The library at Radcliffe Prep was filled to the brim with antiques—priceless artworks, one-of-a-kind prints, and first edition texts. How they filled that library wasn’t something they advertised, and whatever kinds of questionable collection development tactics they used didn’t really matter to Margot. But she had never expected to see a Vase shard, like she’d stepped inside the pages of Relics of the Heart.
Unfortunately, Isla and Reed’s archaeological escapades conveniently underrepresented the dirt under her nails, the sweat clinging to the back of her neck, and the sunburn not even Supergoop! could keep at bay. And that wasn’t even counting the trek over to Italy. By the time they made it back to their hotel, Margot’s limbs had achieved the consistency of overcooked pasta. The jet lag and heat exhaustion combo punch was enough to KO somebody.
Yesterday, when they’d first arrived at Hotel Villa Minerva—which was so small it hardly counted as a hotel, let alone a villa—Dr. Hunt had doled out room assignments, but Margot already knew her fate. There were only three girls on the trip. There was a triplet bedroom with their names on it.
Sure enough, room 320 beckoned them. The third-floor suite was drenched in teal paisley wallpaper, and a lopsided chandelier clung to the ceiling for dear life. Bouquets of silk flowers and faux ivy had been draped over the tops of a cedar armoire. It was giving Grandma chic and smelled appropriately like mothballs and lemon cleaning spray.

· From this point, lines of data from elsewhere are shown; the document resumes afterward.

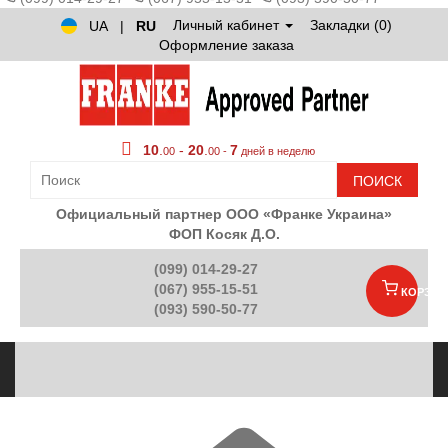
Личный кабинет
Закладки (0)
UA
|
RU
Оформление заказа
10
.
-
20
.
7
00
00 -
дней в неделю
ПОИСК
Официальный партнер ООО «Франке Украина»
ФОП Косяк Д.О.
(099) 014-29-27
(067) 955-15-51
КОРЗИН
(093) 590-50-77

There was one single bed and a set of bunk beds. Astrid had unceremoniously Neil Armstronged her suitcase onto the single bed like a flag on the moon, which left Suki and Margot to rock, paper, scissors for the bunks.
Margot had started saying, “I’d really like to—”
“I sleepwalk.”
Margot blinked. “You sleepwalk?”
Suki batted Lancôme-long lashes. “I once walked all the way to In-N-Out in a dream. I bought a double-double with cheese, Margot. You’ve got to give me the bottom bunk.”
And that was that. Better to squish than be squished, she reasoned.
Tonight, Margot landed on her bunk with an oof. All right, maybe she minded a little bit that her mattress was evidently a layer of bricks thinly disguised beneath a bedsheet. But the way the exhaustion hit her, she knew she wouldn’t be awake long enough to care.
Suki and Astrid trailed in after saying good night to Rex, Calvin, and Topher across the hall.
“You know, I didn’t think you were going to last the whole afternoon, Margot,” Astrid said.
“Thanks for the concern,” Margot huffed, muffled into her pillow.
“I’m serious.” Palm to her heart, Astrid looked like she really thought Margot was going to fall for her fake sincerity. “I don’t know how you’re going to survive the entire summer.”
Margot shuffled onto her elbows, irritation chafing every nerve. Suddenly sleep was entirely out of the question.
Astrid sighed. “God forbid you break a nail.”
“Don’t worry. I brought my gel kit.”
Astrid’s grin was anything but sweet. The kind of saccharine smile that accompanied a good, old-fashioned bless your heart. “I’m sure you did.”
Suki leaned around the bedpost. “What colors did you bring?”
“Suki!” Astrid griped.
“What?” Suki asked. “Free mani.”
Astrid rolled her eyes so far back, Margot was surprised she didn’t strain a muscle. “The point is that you’d only pass this class because we’re partners. Without me, you’d be completely helpless.”